As you can imagine - there were many smaller tests which were done to tweak the prompting text to see how it outputs.
Then, I had a thought: what about embeddings? I understand them, but don't want to setup or use a third party for this: it's too much to fit into the problem space. I did some digging through Cursor's helpful Chat, and decided on using sk-learn's NearestNeighbours in order to efficiently do vector search for this project.
The tests for vector search include:
  1. Raw Embeddings: Searching for the category name vector using the product name vector. The correct result might be in the top 10 closest.
  2. Expressed Product Embeddings: Expanding the product name embedding with GPT-3.5-turbo and searching the raw category vectors. Slightly better results.
  3. Expressed Category Embeddings: Expanding the category name description with GPT-3.5-turbo to complement the product description vectors. Better results.

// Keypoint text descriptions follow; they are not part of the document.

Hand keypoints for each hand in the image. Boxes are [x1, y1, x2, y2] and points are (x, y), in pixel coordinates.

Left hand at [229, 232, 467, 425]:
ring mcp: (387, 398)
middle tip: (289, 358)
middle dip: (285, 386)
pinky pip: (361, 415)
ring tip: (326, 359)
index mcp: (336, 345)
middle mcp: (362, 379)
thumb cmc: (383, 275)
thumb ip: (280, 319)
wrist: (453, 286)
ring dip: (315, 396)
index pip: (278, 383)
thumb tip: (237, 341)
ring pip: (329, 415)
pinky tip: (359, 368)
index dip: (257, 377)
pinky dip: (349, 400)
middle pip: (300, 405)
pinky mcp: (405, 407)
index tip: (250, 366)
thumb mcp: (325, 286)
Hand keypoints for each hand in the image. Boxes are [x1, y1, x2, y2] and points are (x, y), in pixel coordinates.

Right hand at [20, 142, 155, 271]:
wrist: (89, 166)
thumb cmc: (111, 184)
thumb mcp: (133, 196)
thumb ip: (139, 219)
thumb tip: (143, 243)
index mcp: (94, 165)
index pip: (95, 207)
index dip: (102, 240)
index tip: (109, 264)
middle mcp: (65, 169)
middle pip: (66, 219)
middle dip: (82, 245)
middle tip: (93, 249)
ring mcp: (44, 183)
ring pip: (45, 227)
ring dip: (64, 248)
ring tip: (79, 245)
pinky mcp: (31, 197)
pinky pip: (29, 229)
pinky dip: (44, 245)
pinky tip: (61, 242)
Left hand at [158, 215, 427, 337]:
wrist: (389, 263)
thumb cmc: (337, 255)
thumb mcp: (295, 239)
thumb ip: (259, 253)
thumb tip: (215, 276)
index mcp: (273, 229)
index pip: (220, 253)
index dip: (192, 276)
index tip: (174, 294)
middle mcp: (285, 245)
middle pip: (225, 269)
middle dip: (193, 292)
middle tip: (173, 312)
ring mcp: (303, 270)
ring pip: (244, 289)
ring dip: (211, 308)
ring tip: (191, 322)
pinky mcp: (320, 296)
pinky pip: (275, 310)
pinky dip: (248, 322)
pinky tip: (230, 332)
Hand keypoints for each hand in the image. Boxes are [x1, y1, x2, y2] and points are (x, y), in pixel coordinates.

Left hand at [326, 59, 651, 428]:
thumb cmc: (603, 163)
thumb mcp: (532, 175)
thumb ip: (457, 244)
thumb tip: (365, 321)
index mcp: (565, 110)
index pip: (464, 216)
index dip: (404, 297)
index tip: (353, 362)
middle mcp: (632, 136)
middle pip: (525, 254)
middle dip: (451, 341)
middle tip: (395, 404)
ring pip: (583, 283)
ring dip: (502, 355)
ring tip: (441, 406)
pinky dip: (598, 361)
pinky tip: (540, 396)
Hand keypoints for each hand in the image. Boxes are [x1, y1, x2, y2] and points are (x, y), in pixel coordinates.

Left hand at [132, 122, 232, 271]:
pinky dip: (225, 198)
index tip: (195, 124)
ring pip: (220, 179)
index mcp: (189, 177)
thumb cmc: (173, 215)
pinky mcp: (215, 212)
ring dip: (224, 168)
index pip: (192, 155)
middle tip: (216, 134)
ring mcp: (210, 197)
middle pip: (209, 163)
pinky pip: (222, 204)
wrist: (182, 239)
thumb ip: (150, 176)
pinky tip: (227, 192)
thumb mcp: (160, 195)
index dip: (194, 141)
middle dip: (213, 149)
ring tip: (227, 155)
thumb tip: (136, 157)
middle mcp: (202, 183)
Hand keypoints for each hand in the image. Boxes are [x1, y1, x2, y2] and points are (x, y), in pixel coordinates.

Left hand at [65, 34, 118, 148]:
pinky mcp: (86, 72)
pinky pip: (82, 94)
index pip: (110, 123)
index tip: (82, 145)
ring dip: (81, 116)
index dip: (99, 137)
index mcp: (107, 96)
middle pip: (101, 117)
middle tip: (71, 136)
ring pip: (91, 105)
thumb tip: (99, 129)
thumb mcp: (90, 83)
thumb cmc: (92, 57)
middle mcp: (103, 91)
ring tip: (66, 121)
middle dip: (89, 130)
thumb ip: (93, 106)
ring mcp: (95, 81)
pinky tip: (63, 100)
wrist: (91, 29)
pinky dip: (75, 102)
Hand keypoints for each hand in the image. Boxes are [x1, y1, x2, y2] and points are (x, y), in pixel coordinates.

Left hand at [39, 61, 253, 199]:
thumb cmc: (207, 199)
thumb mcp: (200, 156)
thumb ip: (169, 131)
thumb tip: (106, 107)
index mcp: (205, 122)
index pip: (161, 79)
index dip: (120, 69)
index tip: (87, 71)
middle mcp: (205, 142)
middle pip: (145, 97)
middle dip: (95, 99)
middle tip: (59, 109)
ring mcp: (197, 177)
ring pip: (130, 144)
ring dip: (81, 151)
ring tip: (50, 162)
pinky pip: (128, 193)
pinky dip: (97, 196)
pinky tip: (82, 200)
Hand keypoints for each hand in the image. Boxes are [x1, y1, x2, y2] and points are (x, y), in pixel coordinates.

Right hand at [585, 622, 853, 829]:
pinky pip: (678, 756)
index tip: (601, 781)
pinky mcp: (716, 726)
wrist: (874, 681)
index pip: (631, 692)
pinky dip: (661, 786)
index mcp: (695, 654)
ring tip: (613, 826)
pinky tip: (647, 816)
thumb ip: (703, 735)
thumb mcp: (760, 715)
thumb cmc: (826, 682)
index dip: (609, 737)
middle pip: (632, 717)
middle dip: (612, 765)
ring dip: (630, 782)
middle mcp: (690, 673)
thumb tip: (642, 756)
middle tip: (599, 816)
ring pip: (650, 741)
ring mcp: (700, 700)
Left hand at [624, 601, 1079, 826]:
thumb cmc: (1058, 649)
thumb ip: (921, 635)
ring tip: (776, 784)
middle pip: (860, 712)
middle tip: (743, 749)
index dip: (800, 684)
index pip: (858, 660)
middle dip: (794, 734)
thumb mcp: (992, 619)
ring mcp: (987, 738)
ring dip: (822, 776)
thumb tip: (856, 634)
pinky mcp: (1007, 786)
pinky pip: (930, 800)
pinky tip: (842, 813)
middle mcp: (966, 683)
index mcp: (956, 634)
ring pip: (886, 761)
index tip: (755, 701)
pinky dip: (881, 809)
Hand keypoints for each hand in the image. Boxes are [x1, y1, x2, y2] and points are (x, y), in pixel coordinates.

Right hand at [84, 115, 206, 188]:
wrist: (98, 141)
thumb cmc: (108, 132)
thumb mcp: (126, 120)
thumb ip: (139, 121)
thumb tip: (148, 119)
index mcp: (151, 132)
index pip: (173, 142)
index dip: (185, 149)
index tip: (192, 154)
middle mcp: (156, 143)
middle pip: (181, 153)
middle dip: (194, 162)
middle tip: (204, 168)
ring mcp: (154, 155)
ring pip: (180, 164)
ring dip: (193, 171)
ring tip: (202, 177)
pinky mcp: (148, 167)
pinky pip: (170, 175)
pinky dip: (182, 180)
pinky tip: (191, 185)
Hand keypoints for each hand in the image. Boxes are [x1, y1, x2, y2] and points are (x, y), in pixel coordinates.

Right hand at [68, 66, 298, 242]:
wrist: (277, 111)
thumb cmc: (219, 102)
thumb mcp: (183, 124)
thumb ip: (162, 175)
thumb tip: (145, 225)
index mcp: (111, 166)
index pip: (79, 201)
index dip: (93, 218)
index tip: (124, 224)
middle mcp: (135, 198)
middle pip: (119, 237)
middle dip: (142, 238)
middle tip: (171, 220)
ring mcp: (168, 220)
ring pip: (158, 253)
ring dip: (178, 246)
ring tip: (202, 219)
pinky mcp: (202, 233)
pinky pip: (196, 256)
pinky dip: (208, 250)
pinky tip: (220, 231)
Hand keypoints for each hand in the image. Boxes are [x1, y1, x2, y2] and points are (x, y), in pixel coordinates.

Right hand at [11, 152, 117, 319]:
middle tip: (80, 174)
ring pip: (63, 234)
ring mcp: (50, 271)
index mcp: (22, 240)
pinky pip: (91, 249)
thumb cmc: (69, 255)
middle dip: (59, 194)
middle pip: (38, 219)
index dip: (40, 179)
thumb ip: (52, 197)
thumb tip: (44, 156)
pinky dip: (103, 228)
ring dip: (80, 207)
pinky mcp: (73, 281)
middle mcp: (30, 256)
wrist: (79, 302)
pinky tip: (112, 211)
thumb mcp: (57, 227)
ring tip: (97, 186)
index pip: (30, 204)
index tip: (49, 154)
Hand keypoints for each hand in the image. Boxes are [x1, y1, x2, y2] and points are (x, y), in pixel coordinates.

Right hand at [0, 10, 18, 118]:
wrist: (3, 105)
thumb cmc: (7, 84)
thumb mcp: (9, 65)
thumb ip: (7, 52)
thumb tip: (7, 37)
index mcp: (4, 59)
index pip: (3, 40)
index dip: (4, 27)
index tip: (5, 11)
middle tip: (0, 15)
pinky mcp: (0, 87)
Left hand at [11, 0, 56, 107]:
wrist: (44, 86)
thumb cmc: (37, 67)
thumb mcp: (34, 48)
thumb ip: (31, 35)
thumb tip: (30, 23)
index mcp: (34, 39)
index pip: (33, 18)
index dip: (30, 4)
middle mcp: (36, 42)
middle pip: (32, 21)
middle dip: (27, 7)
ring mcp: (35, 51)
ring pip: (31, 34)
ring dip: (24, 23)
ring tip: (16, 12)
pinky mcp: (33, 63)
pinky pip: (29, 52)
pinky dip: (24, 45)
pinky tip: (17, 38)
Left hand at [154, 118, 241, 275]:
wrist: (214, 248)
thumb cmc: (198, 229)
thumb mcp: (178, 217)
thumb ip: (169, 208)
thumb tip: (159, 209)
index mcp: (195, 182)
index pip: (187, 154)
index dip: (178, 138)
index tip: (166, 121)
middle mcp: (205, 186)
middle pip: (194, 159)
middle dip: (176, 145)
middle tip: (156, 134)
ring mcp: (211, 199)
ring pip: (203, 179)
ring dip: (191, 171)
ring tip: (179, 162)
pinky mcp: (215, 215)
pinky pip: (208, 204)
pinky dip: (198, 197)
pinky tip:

  4. Better Model: Using 4o-mini to expand the category names and product name, then doing vector search. Provides great results.
From here, I was happy with the results. There was a slight variance where the top result might be (2), but (1) was a reasonable choice for the category also. This was deeply incredible to witness and experiment with.
I then decided to take it one step further: I built a chain which takes input from these top-5 results, and prompted the model to consider relevancy for each, whether customers would expect to find this, and is it appropriate for e-commerce. It would then reason, and I'd follow-up with a query to ask it to pick appropriate categories (multiple!), then, ask it to pick a single category from this list which is the most appropriate. This created some awesome data points for cross-category-product-propogation, as well as solves our core problem of classifying using domain-specific categories.
To round it off, I wanted to improve the time it took to run this workflow per-item, as embeddings take a while, not to mention the 4o-mini workflow! I wrapped it in a threadpool, and the results came flying in!
Let's look at a few examples.
Product NameSingle CategoryMultiple Categories
Systane Liq Gel Drop 10 MlEye CareEye Care, Eye Health, Creams/Lotions/Liquids
Bio-Oil Oil 125 MlCreams, Lotions & LiquidsCreams/Lotions/Liquids, Hand & Body, Hair/Skin/Nails
Fishermans Friend Loz Original StrnMedicated LozengesMedicated Lozenges, Coughs, Cough & Cold Relief, Cold & Flu
Great! Across the 3,832 items, there was a match of 3,698 with these sort of quality answers. There were then a small group of unmatched items, and ~100 items which matched to Other (through the RAG). This is a match rate of 96.5% over 87 different categories. Nice!
Technical Summary
To classify uncategories products to domain-specific categories, I ended up using a LLM chain to expand details about the categories, an LLM chain to expand the description of the product's, then created embedding vectors for each dataset. I then did nearest-neighbours vector search locally. With the top 5 closest results, I inputted this information into another separate LLM chain to reason about multiple best, then single best category.
Takeaways
The biggest takeaway for me with this project is that understanding the principles of these new tools helps a problem-solver piece together creative solutions for domain problems. Nothing innately new has been done here, but bridging the divide between the theory and practice has been done to solve a real bottleneck problem.